Sandy Spring Friends School



Quaker Traditions of Pacifism, Activism, and Advocacy

Quaker Traditions of Pacifism, Activism, and Advocacy

With “peace” as one of its guiding testimonies, Quakerism is often associated with pacifism. However, although the words may sound alike, “pacifism” is often anything but “passive.” From the refusal of many in the Society of Friends to take part in the horrific violence of the slave trade in the 1600s, to those who put their lives on the line by refusing to participate in wars or by speaking out for the humane treatment of all in our society, Quakers have a long legacy of confronting injustices and actively advocating for equality and the betterment of humanity. 

Quaker History, Notable Quakers, and a Legacy of Activism
The Religious Society of Friends came about in England during the mid-1600s, with George Fox emerging as one of the major early leaders in the movement. During a time of religious, political, and economic upheaval, Quakerism offered a response to, and a protest of, a system that many felt was inherently unequal. Many Quaker beliefs--that men and women were spiritual equals; that each individual could have a direct relationship with God instead of going through a “higher” church authority; that titles and honorifics such as “Your Lordship” should not be used--were considered radical at the time, and thousands were imprisoned, tortured, or executed for speaking out. 

Quakers were among the first abolitionists in colonial North America, beginning their protests to end slavery in the late 1600s. However, some Quakers were themselves slave owners at the time. Yearly Meetings took up the issue, and, by 1776, all the Yearly Meetings in America had concluded that slavery was incompatible with Friends teachings. Many Quakers subsequently participated in campaigns to end slavery in society, and in helping to feed, shelter, and guide those who were on their flight to freedom. 

From the Society of Friends’ founding in the 1600s, Quakers also held a progressive view toward women’s equality (at least by the standards of their time), and many joined the crusade for women’s rights in the 19th century. One notable Quaker suffragette was Lucretia Mott, who strove both for the abolition of slavery and for the rights of women to participate in the abolitionist movement. She continued her quest for the equal treatment of women after the 1865 abolition of slavery, fighting alongside African Americans for the right to vote. Susan B. Anthony and Alice Paul were two more Quaker women who are renowned for their dedication to women’s rights and suffrage. 

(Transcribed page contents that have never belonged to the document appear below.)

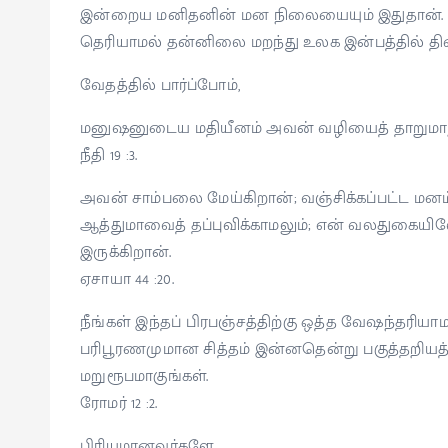
இன்றைய மனிதனின் மன நிலையையும் இதுதான். தன
தெரியாமல் தன்னிலை மறந்து உலக இன்பத்தில் திள
வேதத்தில் பார்ப்போம்,
மனுஷனுடைய மதியீனம் அவன் வழியைத் தாறுமாறா
நீதி 19 :3.
அவன் சாம்பலை மேய்கிறான்; வஞ்சிக்கப்பட்ட ம
ஆத்துமாவைத் தப்புவிக்காமலும்; என் வலதுகைய
இருக்கிறான்.
ஏசாயா 44 :20.
நீங்கள் இந்தப் பிரபஞ்சத்திற்கு ஒத்த வேஷந்தரிய
பரிபூரணமுமான சித்தம் இன்னதென்று பகுத்தறியத்
மறுரூபமாகுங்கள்.
ரோமர் 12 :2.
பிரியமானவர்களே,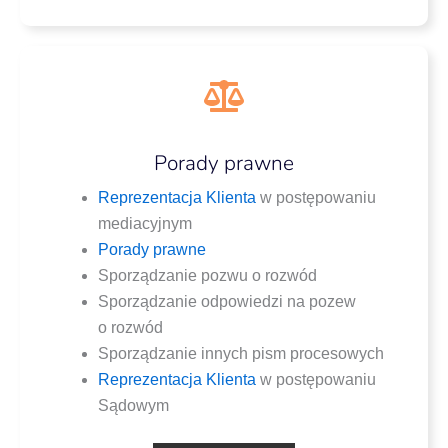
Porady prawne
Repre­zen­ta­cja Klien­ta
w postę­po­wa­niu
mediacyjnym
Pora­dy prawne
Spo­rzą­dza­nie pozwu o rozwód
Spo­rzą­dza­nie odpo­wie­dzi na pozew
o rozwód
Spo­rzą­dza­nie innych pism procesowych
Repre­zen­ta­cja Klien­ta
w postę­po­wa­niu
Sądowym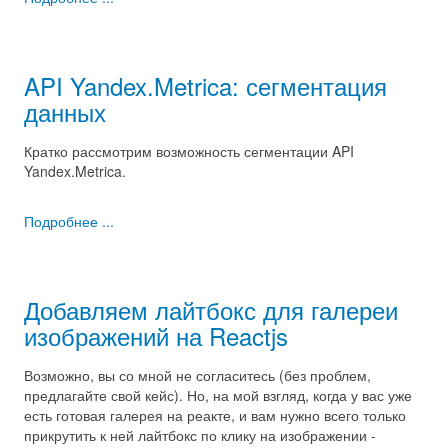
API Yandex.Metrica: сегментация
данных
Кратко рассмотрим возможность сегментации API
Yandex.Metrica.
Подробнее ...
Добавляем лайтбокс для галереи
изображений на Reactjs
Возможно, вы со мной не согласитесь (без проблем,
предлагайте свой кейс). Но, на мой взгляд, когда у вас уже
есть готовая галерея на реакте, и вам нужно всего только
прикрутить к ней лайтбокс по клику на изображении -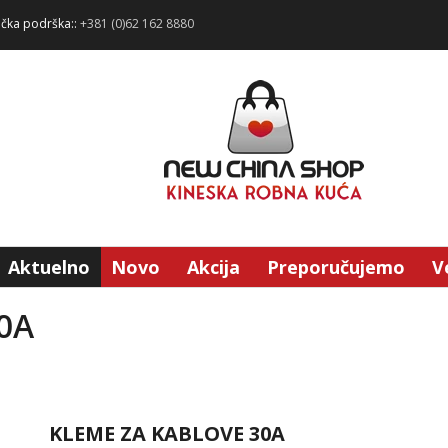
ička podrška::
+381 (0)62 162 8880
Aktuelno
Novo
Akcija
Preporučujemo
V
0A
KLEME ZA KABLOVE 30A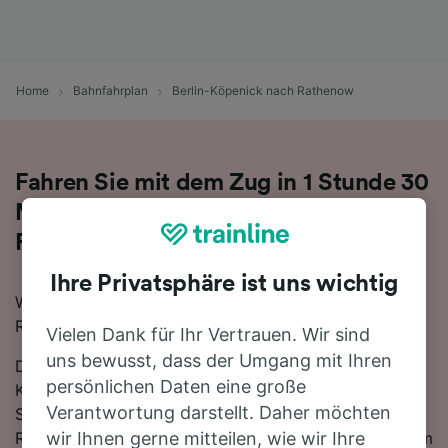
Home
Bahnfahrplan
Berlin-Köpenick nach Rathenow
Fahren Sie mit dem Zug in 1 Stunde 30
Minuten von Berlin-Köpenick nach
Rathenow
Ihre Privatsphäre ist uns wichtig
Wenn Sie mit dem Zug von Berlin-Köpenick nach
Rathenow reisen möchten, sind Sie hier genau richtig.
Vielen Dank für Ihr Vertrauen. Wir sind
uns bewusst, dass der Umgang mit Ihren
Die schnellste Reisezeit für die Fahrt von Berlin-
persönlichen Daten eine große
Köpenick nach Rathenow mit dem Zug beträgt 1
Verantwortung darstellt. Daher möchten
Stunde 30 Minuten. In der Regel fahren auf dieser
Route, die sich über 84 km erstreckt, etwa 26 Züge am
wir Ihnen gerne mitteilen, wie wir Ihre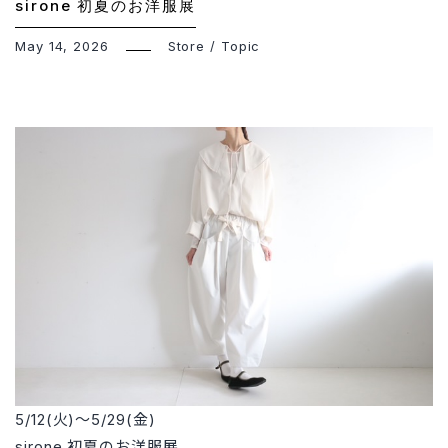
sirone 初夏のお洋服展
May 14, 2026
Store
/
Topic
5/12(火)～5/29(金)
sirone 初夏のお洋服展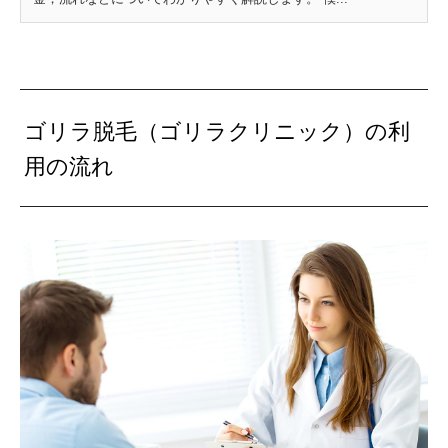
ゴリラ脱毛（ゴリラクリニック）の利
用の流れ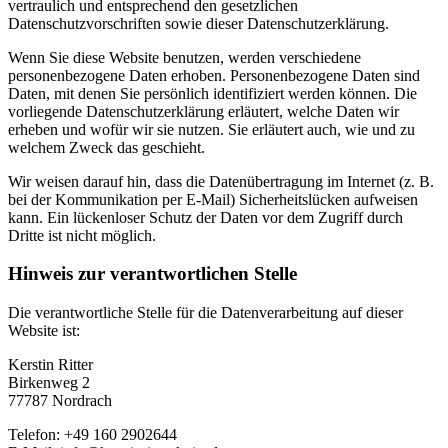
vertraulich und entsprechend den gesetzlichen
Datenschutzvorschriften sowie dieser Datenschutzerklärung.
Wenn Sie diese Website benutzen, werden verschiedene
personenbezogene Daten erhoben. Personenbezogene Daten sind
Daten, mit denen Sie persönlich identifiziert werden können. Die
vorliegende Datenschutzerklärung erläutert, welche Daten wir
erheben und wofür wir sie nutzen. Sie erläutert auch, wie und zu
welchem Zweck das geschieht.
Wir weisen darauf hin, dass die Datenübertragung im Internet (z. B.
bei der Kommunikation per E-Mail) Sicherheitslücken aufweisen
kann. Ein lückenloser Schutz der Daten vor dem Zugriff durch
Dritte ist nicht möglich.
Hinweis zur verantwortlichen Stelle
Die verantwortliche Stelle für die Datenverarbeitung auf dieser
Website ist:
Kerstin Ritter
Birkenweg 2
77787 Nordrach
Telefon: +49 160 2902644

Other endeavors of the Religious Society of Friends to promote general human respect included advocating for humane treatment of prisoners and the mentally ill, and campaigning against war and violence as a means of settling international disputes. 

Friends schools like Sandy Spring Friends School endeavor to carry on this Quaker legacy of peaceful protest and social activism promoting respectful treatment of all.